Splits

(update from April 28)

Despite our best efforts to balance hive build up and swarm prevention, it looks like we are going to need to split Hive 2 to keep the bees from swarming.  The way this works is we essentially perform a controlled swarm, rather than let the bees do it on their own.

When bees swarm, they first build a queen cell and start a new queen.  The then harass the queen into leaving.  When she goes, she takes roughly half of the bee population with her, and goes and starts a new colony elsewhere.  The remaining bees, with all the resources they gathered prior to the swarm and a newly minted queen, carry on.  Swarming is a high risk high stakes move for our bees.  The new queen and her entourage need to find a new location to establish a hive, and build up sufficient resources before the dearth in July and then survive the winter starting with nothing.  The existing hive has one chance to raise a new queen that then needs to fly off and successfully mate, return to the hive and begin to lay.  If anything happens to the queen, there are no other new eggs for the bees to try again.

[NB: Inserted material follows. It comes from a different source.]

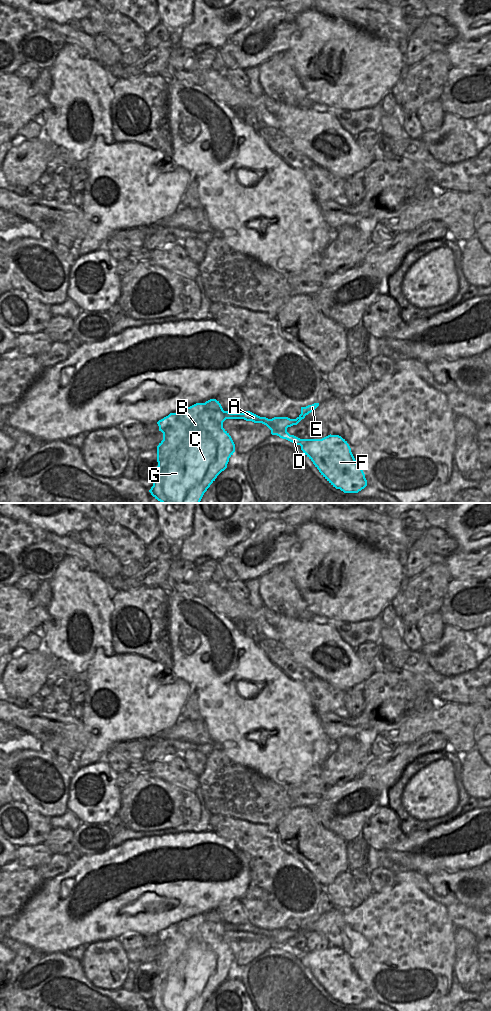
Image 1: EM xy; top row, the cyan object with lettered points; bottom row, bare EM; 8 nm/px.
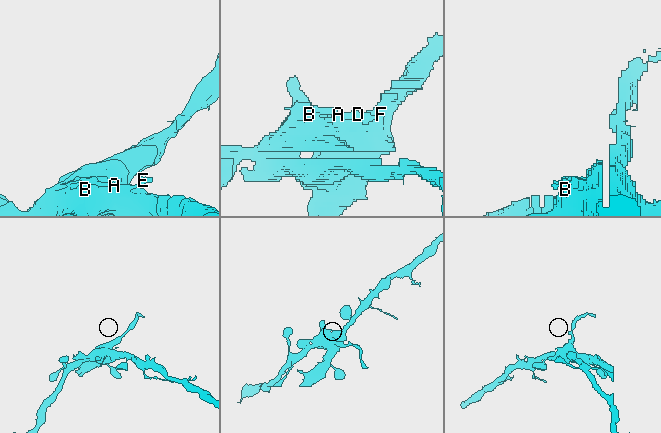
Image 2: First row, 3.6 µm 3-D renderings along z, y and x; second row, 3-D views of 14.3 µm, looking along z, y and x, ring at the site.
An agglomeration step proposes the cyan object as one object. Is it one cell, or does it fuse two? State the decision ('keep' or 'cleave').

To increase the changes of the old queen successfully starting her colony and the existing colony of surviving should the new queen not successfully mate and return, we will take the old queen and about half of the bees out of the hive and move them to a new location far from the apiary.  We will then monitor the hive and either recombine the two hives if they are unsuccessful in producing a new queen or enjoy the success of having a third colony if everything goes well.